The enemy must be 'demonized' (by both sides) --the 'others are not 'you' they really are less then human, they are daemons and eat babies, or what ever --and to help this along derogatory terms are contrived to call the 'enemy', they are portrayed in every manner as sub-human and evil. You see for the average soldier to be trained and ready to kill it helps to make him believe that the other side isn't really human --it is a rare person that can simply kill other humans for esoteric reasons --they need a emotional reason they can use to justify the act.

And that is what government does, trains the troops (and uses the same propaganda, for the same reasons, on their civilian population) that it's not really people, just some sub-human animal that has gone berserk and needs to be killed for the good of everyone. Those movies from the period simply reflect this propaganda (or more accurately, they are/were propaganda films).

Some of us do not need that brain washing, we can kill because we understand the reasoning behind that need, at that time and place (war = the final act of diplomacy), but most can't deal with the reality of just killing other humans because the powers that be couldn't reach an understanding.

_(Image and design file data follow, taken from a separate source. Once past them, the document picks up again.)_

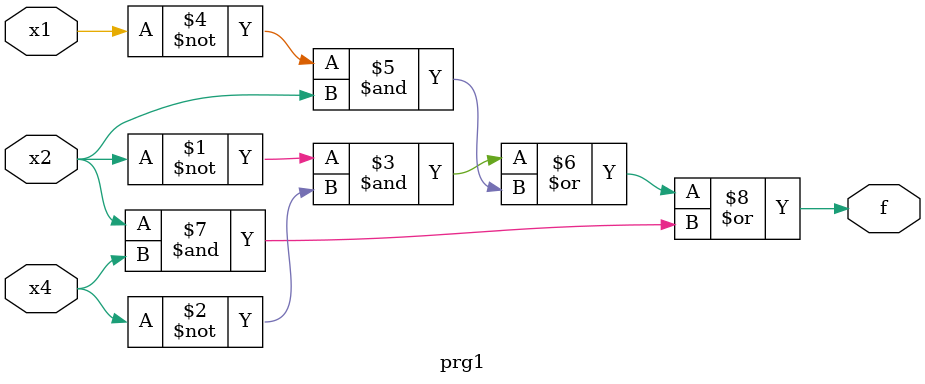
<source format=v>
module prg1(x1,x2,x4,f);
input x1,x2,x4;
output f;
assign f= (~x2&~x4)|(~x1&x2)|(x2&x4);
endmodule

</source>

And no military would long survive (or even be an effective fighting force) if each soldier had to stop and mull over the merit of his actions. He must simply follow orders, react first, and either never question, or blank those questions out until a later date. This "I was following my orders" can reach the level of war crimes - when you dehumanize another human to that extent, you can become quite a lot less then human your self.

So finally it ends, and one side or the other 'won', and the killing can stop --but now how do you un-brainwash your troops (and civilians) into thinking the defeated enemy is now a real human again, just like you are, and more to the point, what government is going to even bother? Try to see it this way; The winners write the history, and the losers don't hold war crimes trials. So while much bad happened on and by both sides, the 'winners' must, to some degree, continue the farce, to purge themselves and there actions of any lingering taint.

If you never question, then you need never doubt what you did was all glory and for God and Country, pure of heart and soul. Some times this simply never quite expunges it's self from the collective psyche until virtually everyone from the period is dead. We don't worry much over the inhumanity's done in ancient battles ... or how the losers looked at, say for example; Alexander the Great.

War is never a good thing, and the things done during a war are, at best, questionable. But the portrayal of the enemy as something not quite human is just a part of that. If you look at those films as the propaganda they are/were, they may not be more palatable, but they may be more understandable. Deplorable now, but this is now, not 1940. In 1940 they were simply a part of the times, and they were the times of war.

As you can see from the above, I'm not an elegant writer, but please do try to see that blaming those films, and all the associated and demeaning acts, in the light of today's world, is like failing to understand that you do not blame a baby for soiling his diaper, when he has grown past that. The best way to view those things from the past, are as our dirty diapers from back then. Best not forgotten, lest we repeat old mistakes, but treated as what they are: a part of what happened that should not be part of who we are now.

Please notice I have not said "forgive and forget", I will never forget those that were dear that I lost, nor the things I experienced. And I'm unsure that 'forgiving' the situation that caused those things to happen is a good thing either. But we should try to not blame other humans forever, for the errors made by the 'leaders' of the time (on all sides). We should remember and try not to allow our leaders to repeat the same errors --they will find enough new ways to error all on their own, let us not use history to encourage the repetition, but rather use it to discourage such things from repeating.

Very probably a hopeless dream, but one worth striving for anyway. Failure to try insures only failure.